Ertesi hafta maç Buca’daydı. Aykut Kocaman onca işi arasında o stresli günlerde,bıçaklı saldırıya uğradığım o melun haftada beni ziyarete gelmişti hastahaneye. Gözüm yaşardı yatakta. “Sevgili Aykut, tüm çocuklara selam söyle, özellikle Alex’e” dedim. “Tabii” dedi her zaman ki ”insan” duruşuyla… Hastanede seyrettim o maçı. Şeffaf çorba ve su içerek.Bir gün önce beklediğim olmuş, Trabzon Eskişehir’de0-0 la takılmıştı. Aynen bizim puan kaybettiğimiz Bursa maçında olduğu gibi, yoruma açık pozisyonlar olabilirdi, vardı. Ama sonuç değişmezdi artık. Kayıp puanlar yeniden eşitlendi ve liderlik şansı doğdu. Sonra İzmir’de maç nihayet başladı. Hayret’ Her şey de inadına kötü gidiyordu. Henüz düşmemiş olan Buca kök söktürüyor, hatta golleri peş peşe buluyordu. 2. Yarıda Kocaman Semih ve Stoch’u sahaya sürerek beklenilen doğru hamleyi yaptı. Ama golleri sıralayan yine Buca’ydı. Buca 3-1 ileri geçmişti! Son yarım saate girildiğinde ağzımdan şu cümleler çıktı: “Şampiyon olacak takım, ligin dibindeki bir takıma yarım saatte 3 gol atamayacaksa zaten şampiyon olmasın” deyiverdim, hem de inançla. Sesim duyuldu mesajı yolladığım kaptan tarafından. Kaptan önce gereksiz yere tartışılan yüzde yüz haklı penaltıyı, ardından da kafayı ağlara bırakıp durumu 3-3 e getiriverdi!
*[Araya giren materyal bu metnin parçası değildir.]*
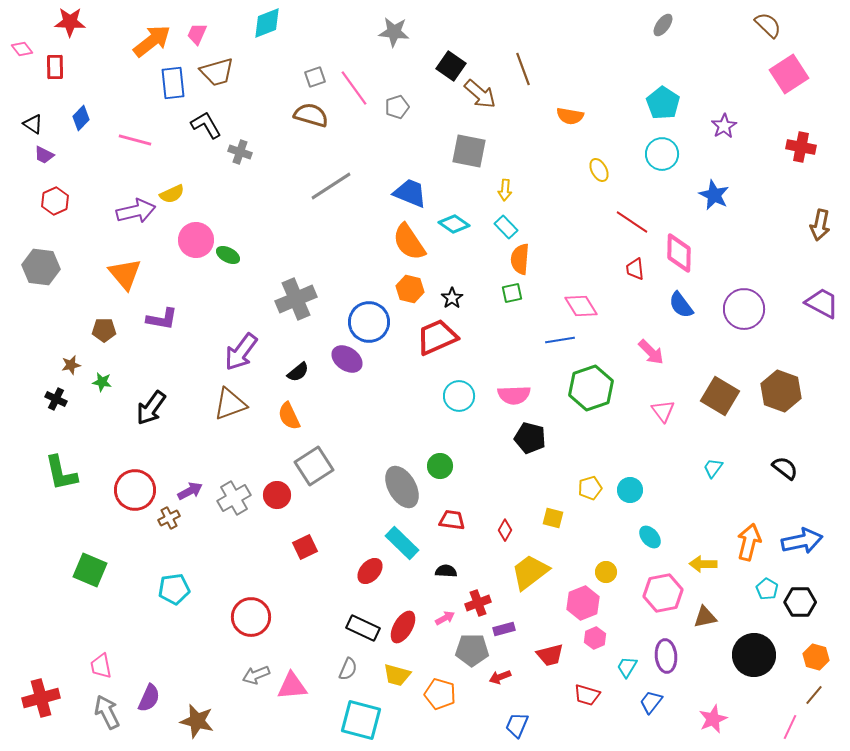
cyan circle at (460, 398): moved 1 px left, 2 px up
Mucize sürecekti anlaşılan… Sonra Aykut Kocaman sezonu en beklenilmedik hamlesini en beklenilmedik anda yapıverdi: sahaya sürülen isim o sezon yalnız bir kere7 dakikacık oynamış Guiza’ ydı! İspanyol emekli gol kralı sahaya girerken, arkadaşlarına sağda oynayacağını hemen bildirip, ileri koşmaya başladı. 25 saniye sonra sağdan Semih nefis bir top kaldırdı Ispanyol’un koşu yoluna. Sanki bunu her maçta yapıyorlardı! Guiza rakibiyle paralel koştu ve çıkan kaleciden de istifade ederek, sağ ayağının içiyle 4-3 ü getiren golü atıverdi. Sahaya girelihenüz 40 saniye olmuştu! Sonra maç bitsin artık diye Fenerliler kurdeşen çıkarırken, Santos soldan jet tren hızıyla dalıp son dakikada maça kepengi indiren golü attı. Ligin lideri tekrar sarı-lacivertliler olmuştu!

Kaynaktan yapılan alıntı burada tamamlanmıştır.